Once upon a time, over a century before the Evil Queen, Regina, unleashed the dark curse across the Enchanted Forest, but long after peace had been settled upon in first terrible Ogre War: there was a woman who lived in the cottage that was neither well-known or easily found even though it sat near a village not too far from the land's snowy mountains. The woman was from an ordinary family where both her mother and father—now passed some years—were once cabbage farmers who reaped a comfortable life in the business of their crop. Although they were only simple farmers, and on the outside, their daughter, Norah, appeared to be a simple girl, she was, in fact, extraordinary.
Norah did not know just how extraordinary she was, but she did know that she was different than her parents. She was different than the other children in the village and in her adult life she knew she was different than any other person she had met. Norah's parents had known, too, but they hadn't loved her any less for it. In fact, they loved her even more so.

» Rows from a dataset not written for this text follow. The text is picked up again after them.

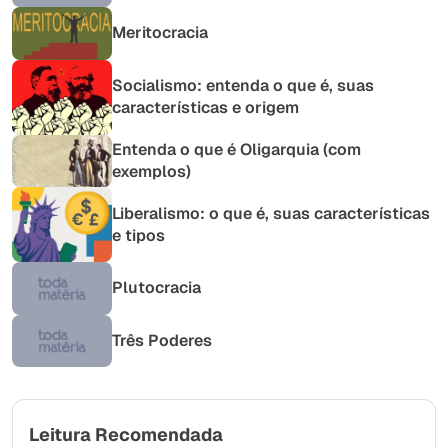
Meritocracia
Socialismo: entenda o que é, suas
características e origem
Entenda o que é Oligarquia (com
exemplos)
Liberalismo: o que é, suas características
e tipos
Plutocracia
Três Poderes
Leitura Recomendada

But even in her differences from all the other people she had known, she was always lost. Norah had always loved her parents, and she never once doubted their sincerity. Neither had anyone in the village treated her with distaste when she was working the fields or selling cabbages from her cart in the market square. Norah was never met with unkindness, but that was not to say she had never encountered those who had exchanged unkind words. Anytime Norah had encountered an injustice, she did what she could to set things right.
In her kindness and her difference, Norah was still alone. Both her parents passed away and had left her alone. Eventually, the people of the town had gone. The Ogre War had reaped the town of able-bodied boys and girls to fight. The village soon forgot of the cabbage farm and the young woman who had lived there for an unnaturally long time. The village forgot because eventually, there was no one left to remember. Her loneliness became a crevasse across her mind and across their heart. Norah did not know why her life, although she lived it so well, was so numbingly empty.
Norah did not know that all magic came with a price.